#### EXERCISE OBJECTIVE
Using only the listing below, how would the lines from the one containing "elevation (m): 795" through the one containing "genus: Dissiliaria", inclusive, look expressed as a JSON list of strings, with one string per line and blank lines omitted?

#### MATERIAL SUPPLIED
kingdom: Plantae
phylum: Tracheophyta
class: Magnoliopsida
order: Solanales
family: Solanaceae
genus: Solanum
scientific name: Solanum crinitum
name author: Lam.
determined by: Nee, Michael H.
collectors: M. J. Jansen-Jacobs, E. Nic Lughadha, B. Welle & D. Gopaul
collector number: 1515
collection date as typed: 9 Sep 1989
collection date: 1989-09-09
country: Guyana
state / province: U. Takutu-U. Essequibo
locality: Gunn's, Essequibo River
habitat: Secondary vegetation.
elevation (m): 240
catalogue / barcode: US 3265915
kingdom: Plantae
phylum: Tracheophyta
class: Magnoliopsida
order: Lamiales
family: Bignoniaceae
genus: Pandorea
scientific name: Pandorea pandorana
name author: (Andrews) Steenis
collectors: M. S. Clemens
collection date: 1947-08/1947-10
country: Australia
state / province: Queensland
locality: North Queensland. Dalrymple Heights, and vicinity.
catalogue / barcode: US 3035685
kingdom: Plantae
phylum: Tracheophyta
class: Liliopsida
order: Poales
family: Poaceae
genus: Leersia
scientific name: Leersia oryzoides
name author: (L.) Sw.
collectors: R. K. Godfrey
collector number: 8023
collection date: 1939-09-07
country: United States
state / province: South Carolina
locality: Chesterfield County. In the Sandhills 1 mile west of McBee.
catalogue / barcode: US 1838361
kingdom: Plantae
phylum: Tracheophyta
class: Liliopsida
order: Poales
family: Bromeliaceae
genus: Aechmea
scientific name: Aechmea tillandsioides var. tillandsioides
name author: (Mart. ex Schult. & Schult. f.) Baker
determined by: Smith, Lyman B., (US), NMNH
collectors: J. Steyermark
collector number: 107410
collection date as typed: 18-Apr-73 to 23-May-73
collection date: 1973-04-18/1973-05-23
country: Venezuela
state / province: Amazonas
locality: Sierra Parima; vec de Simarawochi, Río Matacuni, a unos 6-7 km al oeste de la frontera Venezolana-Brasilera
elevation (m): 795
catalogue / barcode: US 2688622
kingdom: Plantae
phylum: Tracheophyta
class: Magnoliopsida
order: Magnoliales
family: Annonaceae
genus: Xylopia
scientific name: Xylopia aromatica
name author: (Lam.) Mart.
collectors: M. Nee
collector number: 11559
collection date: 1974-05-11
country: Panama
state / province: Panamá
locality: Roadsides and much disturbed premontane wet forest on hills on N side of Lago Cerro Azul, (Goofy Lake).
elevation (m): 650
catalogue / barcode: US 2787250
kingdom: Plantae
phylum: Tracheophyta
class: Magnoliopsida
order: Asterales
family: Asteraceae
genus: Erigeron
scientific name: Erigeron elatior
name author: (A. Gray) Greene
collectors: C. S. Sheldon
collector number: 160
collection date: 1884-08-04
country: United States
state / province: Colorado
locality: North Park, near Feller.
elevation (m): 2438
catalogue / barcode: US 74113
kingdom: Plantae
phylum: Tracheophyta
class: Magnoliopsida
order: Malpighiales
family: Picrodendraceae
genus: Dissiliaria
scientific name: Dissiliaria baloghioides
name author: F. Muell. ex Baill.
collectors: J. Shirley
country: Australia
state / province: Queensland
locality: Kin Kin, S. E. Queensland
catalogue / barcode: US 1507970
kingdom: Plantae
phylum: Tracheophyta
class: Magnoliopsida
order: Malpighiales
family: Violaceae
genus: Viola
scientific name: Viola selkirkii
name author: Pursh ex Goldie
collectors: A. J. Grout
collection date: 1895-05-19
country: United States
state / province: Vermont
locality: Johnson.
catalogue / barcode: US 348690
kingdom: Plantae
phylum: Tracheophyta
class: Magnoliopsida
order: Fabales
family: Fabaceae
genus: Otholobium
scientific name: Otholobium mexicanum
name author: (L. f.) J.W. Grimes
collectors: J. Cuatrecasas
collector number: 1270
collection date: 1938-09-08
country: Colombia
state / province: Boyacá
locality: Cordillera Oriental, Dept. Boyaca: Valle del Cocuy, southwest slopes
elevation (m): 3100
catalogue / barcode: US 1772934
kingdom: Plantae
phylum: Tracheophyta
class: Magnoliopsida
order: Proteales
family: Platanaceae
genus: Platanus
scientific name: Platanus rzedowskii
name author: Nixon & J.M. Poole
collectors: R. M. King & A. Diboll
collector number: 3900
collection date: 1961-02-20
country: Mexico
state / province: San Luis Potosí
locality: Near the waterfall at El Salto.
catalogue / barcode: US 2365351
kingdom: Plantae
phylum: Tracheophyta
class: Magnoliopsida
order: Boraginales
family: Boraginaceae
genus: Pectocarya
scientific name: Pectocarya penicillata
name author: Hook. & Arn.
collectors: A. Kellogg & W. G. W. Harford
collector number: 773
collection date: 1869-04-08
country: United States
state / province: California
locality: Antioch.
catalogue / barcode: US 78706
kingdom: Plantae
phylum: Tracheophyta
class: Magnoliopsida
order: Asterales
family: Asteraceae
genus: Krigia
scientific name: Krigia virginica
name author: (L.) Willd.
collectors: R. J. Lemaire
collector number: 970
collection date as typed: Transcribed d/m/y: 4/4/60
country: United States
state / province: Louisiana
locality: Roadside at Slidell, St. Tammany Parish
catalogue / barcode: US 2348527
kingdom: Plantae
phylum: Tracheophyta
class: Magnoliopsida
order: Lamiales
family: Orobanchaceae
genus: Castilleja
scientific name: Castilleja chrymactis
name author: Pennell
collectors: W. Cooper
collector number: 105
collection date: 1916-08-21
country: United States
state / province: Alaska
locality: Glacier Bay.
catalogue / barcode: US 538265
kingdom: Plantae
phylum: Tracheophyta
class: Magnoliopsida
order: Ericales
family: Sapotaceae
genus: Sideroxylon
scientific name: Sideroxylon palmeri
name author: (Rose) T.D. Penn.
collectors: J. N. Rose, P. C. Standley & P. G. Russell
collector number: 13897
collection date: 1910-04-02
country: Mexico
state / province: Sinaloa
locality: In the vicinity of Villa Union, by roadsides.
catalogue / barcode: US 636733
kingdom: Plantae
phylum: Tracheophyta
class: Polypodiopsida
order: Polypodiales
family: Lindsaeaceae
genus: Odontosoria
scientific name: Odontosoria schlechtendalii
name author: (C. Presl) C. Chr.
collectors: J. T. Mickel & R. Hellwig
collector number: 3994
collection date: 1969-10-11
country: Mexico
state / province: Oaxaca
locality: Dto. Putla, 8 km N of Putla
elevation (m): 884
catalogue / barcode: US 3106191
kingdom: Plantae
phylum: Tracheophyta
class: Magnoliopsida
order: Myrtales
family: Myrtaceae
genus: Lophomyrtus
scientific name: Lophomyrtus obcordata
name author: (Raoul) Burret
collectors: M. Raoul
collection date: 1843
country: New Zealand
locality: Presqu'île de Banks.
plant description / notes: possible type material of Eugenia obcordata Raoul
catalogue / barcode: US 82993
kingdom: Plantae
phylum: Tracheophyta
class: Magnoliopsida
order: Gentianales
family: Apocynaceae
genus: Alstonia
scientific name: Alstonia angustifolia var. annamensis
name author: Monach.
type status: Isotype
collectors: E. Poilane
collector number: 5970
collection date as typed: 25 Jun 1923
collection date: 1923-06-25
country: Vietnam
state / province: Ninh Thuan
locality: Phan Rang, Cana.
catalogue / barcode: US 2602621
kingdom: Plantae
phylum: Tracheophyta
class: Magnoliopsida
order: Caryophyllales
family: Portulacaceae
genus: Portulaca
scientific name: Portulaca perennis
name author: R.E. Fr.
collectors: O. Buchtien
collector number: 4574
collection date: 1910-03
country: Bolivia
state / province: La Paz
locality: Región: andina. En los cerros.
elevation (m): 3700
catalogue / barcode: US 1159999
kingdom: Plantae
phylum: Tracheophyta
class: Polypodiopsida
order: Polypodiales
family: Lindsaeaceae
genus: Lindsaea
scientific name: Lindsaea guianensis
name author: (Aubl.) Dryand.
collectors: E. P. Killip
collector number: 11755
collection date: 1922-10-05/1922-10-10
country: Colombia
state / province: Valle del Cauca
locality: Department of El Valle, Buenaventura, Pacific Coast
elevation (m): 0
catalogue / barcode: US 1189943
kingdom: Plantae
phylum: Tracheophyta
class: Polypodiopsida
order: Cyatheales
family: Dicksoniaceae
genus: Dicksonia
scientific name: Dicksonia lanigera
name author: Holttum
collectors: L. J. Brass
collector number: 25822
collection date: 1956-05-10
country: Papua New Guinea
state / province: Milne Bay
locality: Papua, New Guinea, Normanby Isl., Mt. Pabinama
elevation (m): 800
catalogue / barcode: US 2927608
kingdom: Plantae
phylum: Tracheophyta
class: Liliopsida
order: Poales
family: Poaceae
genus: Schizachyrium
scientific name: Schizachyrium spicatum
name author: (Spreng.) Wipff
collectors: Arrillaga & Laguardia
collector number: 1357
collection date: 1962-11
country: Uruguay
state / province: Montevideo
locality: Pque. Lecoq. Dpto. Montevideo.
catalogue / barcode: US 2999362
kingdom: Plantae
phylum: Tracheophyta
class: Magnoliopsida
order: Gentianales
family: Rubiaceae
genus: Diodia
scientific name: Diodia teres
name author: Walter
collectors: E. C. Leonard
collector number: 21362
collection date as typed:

#### EXERCISE ANSWER
[
  "elevation (m): 795",
  "catalogue / barcode: US 2688622",
  "kingdom: Plantae",
  "phylum: Tracheophyta",
  "class: Magnoliopsida",
  "order: Magnoliales",
  "family: Annonaceae",
  "genus: Xylopia",
  "scientific name: Xylopia aromatica",
  "name author: (Lam.) Mart.",
  "collectors: M. Nee",
  "collector number: 11559",
  "collection date: 1974-05-11",
  "country: Panama",
  "state / province: Panamá",
  "locality: Roadsides and much disturbed premontane wet forest on hills on N side of Lago Cerro Azul, (Goofy Lake).",
  "elevation (m): 650",
  "catalogue / barcode: US 2787250",
  "kingdom: Plantae",
  "phylum: Tracheophyta",
  "class: Magnoliopsida",
  "order: Asterales",
  "family: Asteraceae",
  "genus: Erigeron",
  "scientific name: Erigeron elatior",
  "name author: (A. Gray) Greene",
  "collectors: C. S. Sheldon",
  "collector number: 160",
  "collection date: 1884-08-04",
  "country: United States",
  "state / province: Colorado",
  "locality: North Park, near Feller.",
  "elevation (m): 2438",
  "catalogue / barcode: US 74113",
  "kingdom: Plantae",
  "phylum: Tracheophyta",
  "class: Magnoliopsida",
  "order: Malpighiales",
  "family: Picrodendraceae",
  "genus: Dissiliaria"
]